### Problem to work on
Could you repeat every record below exactly as written?

### Data shown
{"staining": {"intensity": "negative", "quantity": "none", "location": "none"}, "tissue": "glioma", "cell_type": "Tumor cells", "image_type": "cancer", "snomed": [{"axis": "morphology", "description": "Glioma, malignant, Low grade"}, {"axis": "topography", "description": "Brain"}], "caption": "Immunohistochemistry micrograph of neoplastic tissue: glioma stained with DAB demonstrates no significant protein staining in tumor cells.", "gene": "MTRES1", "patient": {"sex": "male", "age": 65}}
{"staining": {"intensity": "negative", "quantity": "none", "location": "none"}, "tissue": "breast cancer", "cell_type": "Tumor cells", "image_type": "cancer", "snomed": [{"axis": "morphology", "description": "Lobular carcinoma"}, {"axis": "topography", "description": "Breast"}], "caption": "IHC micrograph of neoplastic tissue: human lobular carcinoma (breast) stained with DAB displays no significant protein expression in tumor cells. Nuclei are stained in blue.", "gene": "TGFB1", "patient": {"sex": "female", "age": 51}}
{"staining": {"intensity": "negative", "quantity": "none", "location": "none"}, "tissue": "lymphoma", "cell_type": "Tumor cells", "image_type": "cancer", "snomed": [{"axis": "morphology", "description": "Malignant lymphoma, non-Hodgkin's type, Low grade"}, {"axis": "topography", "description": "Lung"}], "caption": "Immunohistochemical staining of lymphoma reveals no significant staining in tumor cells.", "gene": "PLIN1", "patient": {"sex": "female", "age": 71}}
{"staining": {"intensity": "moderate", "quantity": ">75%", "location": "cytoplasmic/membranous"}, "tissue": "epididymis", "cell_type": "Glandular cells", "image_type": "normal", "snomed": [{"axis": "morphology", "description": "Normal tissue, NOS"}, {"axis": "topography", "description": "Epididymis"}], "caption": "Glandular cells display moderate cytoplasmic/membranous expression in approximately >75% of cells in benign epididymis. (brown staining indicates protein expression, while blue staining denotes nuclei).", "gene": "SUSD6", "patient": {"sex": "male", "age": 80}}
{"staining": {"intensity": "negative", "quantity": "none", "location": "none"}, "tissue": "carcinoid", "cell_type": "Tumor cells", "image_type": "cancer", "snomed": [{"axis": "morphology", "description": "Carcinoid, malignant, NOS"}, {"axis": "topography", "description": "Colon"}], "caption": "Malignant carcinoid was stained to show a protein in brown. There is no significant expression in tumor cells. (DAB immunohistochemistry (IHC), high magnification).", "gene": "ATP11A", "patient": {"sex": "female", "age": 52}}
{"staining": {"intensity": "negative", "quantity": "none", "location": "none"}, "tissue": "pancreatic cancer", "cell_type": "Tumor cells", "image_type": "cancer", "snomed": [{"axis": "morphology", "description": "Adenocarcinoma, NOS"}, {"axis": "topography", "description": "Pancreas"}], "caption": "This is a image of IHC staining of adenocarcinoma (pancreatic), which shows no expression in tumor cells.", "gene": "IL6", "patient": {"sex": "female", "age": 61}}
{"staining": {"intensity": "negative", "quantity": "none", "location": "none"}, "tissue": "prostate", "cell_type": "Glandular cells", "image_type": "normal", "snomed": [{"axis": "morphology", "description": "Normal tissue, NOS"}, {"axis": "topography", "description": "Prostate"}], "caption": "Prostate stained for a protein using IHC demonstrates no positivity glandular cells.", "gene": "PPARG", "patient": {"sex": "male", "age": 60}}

### Answer area
{"staining": {"intensity": "negative", "quantity": "none", "location": "none"}, "tissue": "glioma", "cell_type": "Tumor cells", "image_type": "cancer", "snomed": [{"axis": "morphology", "description": "Glioma, malignant, Low grade"}, {"axis": "topography", "description": "Brain"}], "caption": "Immunohistochemistry micrograph of neoplastic tissue: glioma stained with DAB demonstrates no significant protein staining in tumor cells.", "gene": "MTRES1", "patient": {"sex": "male", "age": 65}}
{"staining": {"intensity": "negative", "quantity": "none", "location": "none"}, "tissue": "breast cancer", "cell_type": "Tumor cells", "image_type": "cancer", "snomed": [{"axis": "morphology", "description": "Lobular carcinoma"}, {"axis": "topography", "description": "Breast"}], "caption": "IHC micrograph of neoplastic tissue: human lobular carcinoma (breast) stained with DAB displays no significant protein expression in tumor cells. Nuclei are stained in blue.", "gene": "TGFB1", "patient": {"sex": "female", "age": 51}}
{"staining": {"intensity": "negative", "quantity": "none", "location": "none"}, "tissue": "lymphoma", "cell_type": "Tumor cells", "image_type": "cancer", "snomed": [{"axis": "morphology", "description": "Malignant lymphoma, non-Hodgkin's type, Low grade"}, {"axis": "topography", "description": "Lung"}], "caption": "Immunohistochemical staining of lymphoma reveals no significant staining in tumor cells.", "gene": "PLIN1", "patient": {"sex": "female", "age": 71}}
{"staining": {"intensity": "moderate", "quantity": ">75%", "location": "cytoplasmic/membranous"}, "tissue": "epididymis", "cell_type": "Glandular cells", "image_type": "normal", "snomed": [{"axis": "morphology", "description": "Normal tissue, NOS"}, {"axis": "topography", "description": "Epididymis"}], "caption": "Glandular cells display moderate cytoplasmic/membranous expression in approximately >75% of cells in benign epididymis. (brown staining indicates protein expression, while blue staining denotes nuclei).", "gene": "SUSD6", "patient": {"sex": "male", "age": 80}}
{"staining": {"intensity": "negative", "quantity": "none", "location": "none"}, "tissue": "carcinoid", "cell_type": "Tumor cells", "image_type": "cancer", "snomed": [{"axis": "morphology", "description": "Carcinoid, malignant, NOS"}, {"axis": "topography", "description": "Colon"}], "caption": "Malignant carcinoid was stained to show a protein in brown. There is no significant expression in tumor cells. (DAB immunohistochemistry (IHC), high magnification).", "gene": "ATP11A", "patient": {"sex": "female", "age": 52}}
{"staining": {"intensity": "negative", "quantity": "none", "location": "none"}, "tissue": "pancreatic cancer", "cell_type": "Tumor cells", "image_type": "cancer", "snomed": [{"axis": "morphology", "description": "Adenocarcinoma, NOS"}, {"axis": "topography", "description": "Pancreas"}], "caption": "This is a image of IHC staining of adenocarcinoma (pancreatic), which shows no expression in tumor cells.", "gene": "IL6", "patient": {"sex": "female", "age": 61}}
{"staining": {"intensity": "negative", "quantity": "none", "location": "none"}, "tissue": "prostate", "cell_type": "Glandular cells", "image_type": "normal", "snomed": [{"axis": "morphology", "description": "Normal tissue, NOS"}, {"axis": "topography", "description": "Prostate"}], "caption": "Prostate stained for a protein using IHC demonstrates no positivity glandular cells.", "gene": "PPARG", "patient": {"sex": "male", "age": 60}}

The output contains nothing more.